Down I Go - Chapter 1

I’m writing this because I don’t want to. Because I know I have to if I’m to grow into the woman my younger self dreamed she could be. I wonder as I write this if you’ll perhaps accept my unspoken invitation to be more vulnerable and real in your life. It just so happens that honesty and humility are mighty full of richness. Let me get past my fear already and continue.

My name is Jamie Sullivan, and today is an anniversary for me. Surely this anniversary is not one to be celebrated – or is it. I’ll leave that for you to decide.

These last four years, 2013-2016, have been so very full for me. Mountains worth of gratitude, despair & celebration. January 24, 2013, I woke from surgery in an unfamiliar hospital room to a surgeon telling me, groggy still from sedation and shock, that “there was no point in saving my fallopian tube because the pregnancy was too far along. And now that that’s handled there will be no more pregnancies for us". At the age of 35, that would be my only pregnancy. That 8-week old embryo of mine would be my only biological child. Come now, let’s move along.

It was Christmas 2012 {just one month earlier}. I love Christmas. My lover and I decided we would honour one of the few remaining marriages that stood the test of time in our families – my parents. Rick & Jan married in a courtroom on Christmas Eve at the tender ages of 20 and 26 ten months before I was born. To honour their love, we too married on Christmas Eve. The temperature outside showed a brisk Canadian -28 C. My love and I were going to marry in a park, at -28 C, with a dog as our witness. I’m glad you have your own beliefs about marriage because I have my own too. I wanted the law to have no place in our vows and our sacred time clear of anyone’s opinions or preferences. Our love was ours to express, our commitment ours to hold dear. Our witness, my lover’s mother's dog aptly named spanky for her puppy like personality, was chosen for her unconditional love, her display of unconditional trust, and reckless joyful abandon.
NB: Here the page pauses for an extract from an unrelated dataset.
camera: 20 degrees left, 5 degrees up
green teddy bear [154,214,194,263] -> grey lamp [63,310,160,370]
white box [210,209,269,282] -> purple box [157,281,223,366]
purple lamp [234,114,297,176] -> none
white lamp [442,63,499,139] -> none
My love and I, a unique man named Brady, dolled ourselves up in ski-doo suits, and dashing accessories called toques, mitts and scarves {-28 C}. Some would say we lacked tradition, but I trust the glowing warmth in our hearts as we exchanged personal to us vows under a snow covered pine tree, comfy in the fluffy prairie snow as Spanky played freely, indicated that we had indeed made the right choice for us. We told no one but Tiffany’s jewellery store and Brady’s mother, whose home we were visiting for Christmas. We returned from our snowy park wedding with rosy cheeks, sparkly rings on our fingers and grins that expressed our joy and elation. Celebrations that followed included cutting our Christmas tree, and the warmth of holiday baking, broken only by the stringing of twinkle lights. Christmas Eve 2012 was one of the first times in my life I completely honoured my own desires. Brady and I gave ourselves permission to promise our vows in our own way. It was truly perfect. And we both felt it. Two days later I stood in the kitchen in complete denial with two pregnancy sticks in my hand and Brady saying "yes Jamie, you're pregnant!" Until my dying day, I will remember my lover’s joyful teary eyed face (dropped jaw with a big ass Brady smile).  Finally, after three years I had finally brought the magic of life home for my lover – a man who’s deepest desire was to have little humans of his own and to be a good father & husband.
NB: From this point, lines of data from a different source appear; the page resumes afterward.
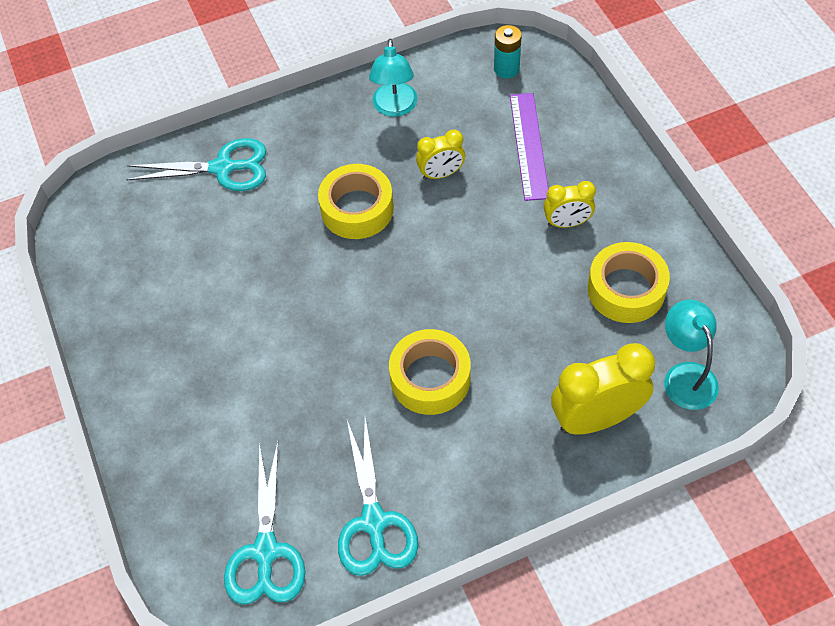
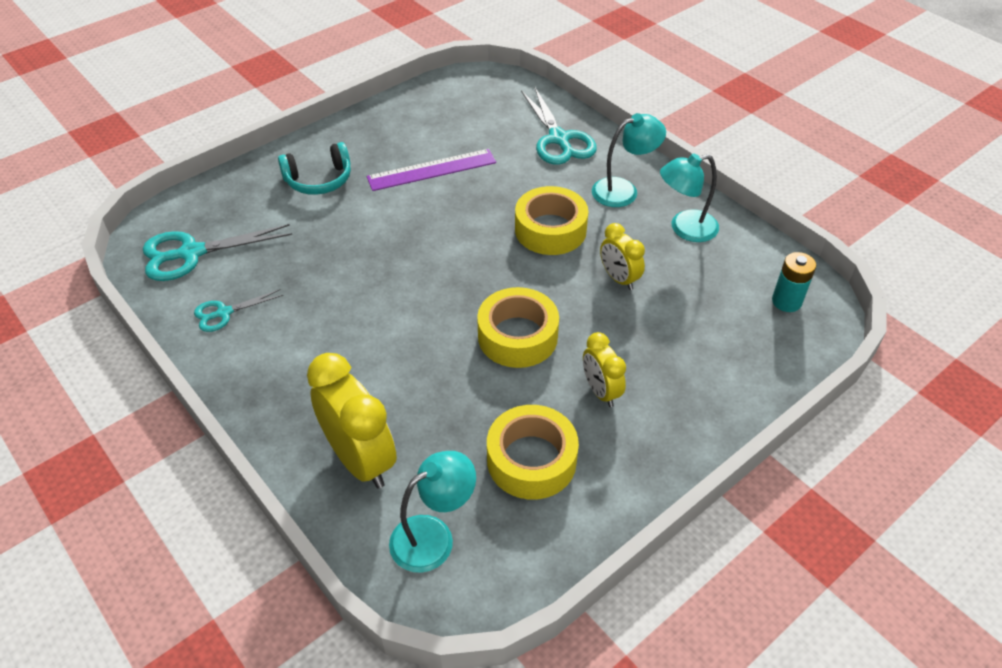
camera: 70 degrees right, 10 degrees down
turquoise scissors [338,417,418,576] -> turquoise scissors [194,289,283,332], size x0.57
yellow tape [389,329,471,415] -> yellow tape moved to [477,287,559,368]
purple ruler [510,93,548,201] -> purple ruler moved to [367,149,496,191]
none -> turquoise headphones [278,142,351,195]
none -> turquoise lamp [592,113,666,207]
The next three years proved to be my unravelling. You see some people would be thrilled to know they could stop using birth control methods. Some would be thrilled to be saved from the parenthood trap. The perfection here is, like all good stories – my biggest, deepest, scariest fear since I could remember was that I would not be able to protect my children. Well, I couldn’t. As in all proper legends, I faced my biggest fear. I knew who I was in the world through my strong maternal personality – when the words the Dr. spoke translated into my sedated mind “no motherhood for you”, I lost any idea of who I was. Good thing I was a fighter. It is with great respect and humble offerings that I introduce you to a “Surrender Story” – a story I am certain we all know in some way. One about betrayal, magic, and the human heart. One girl’s experience of when heaven & earth collide.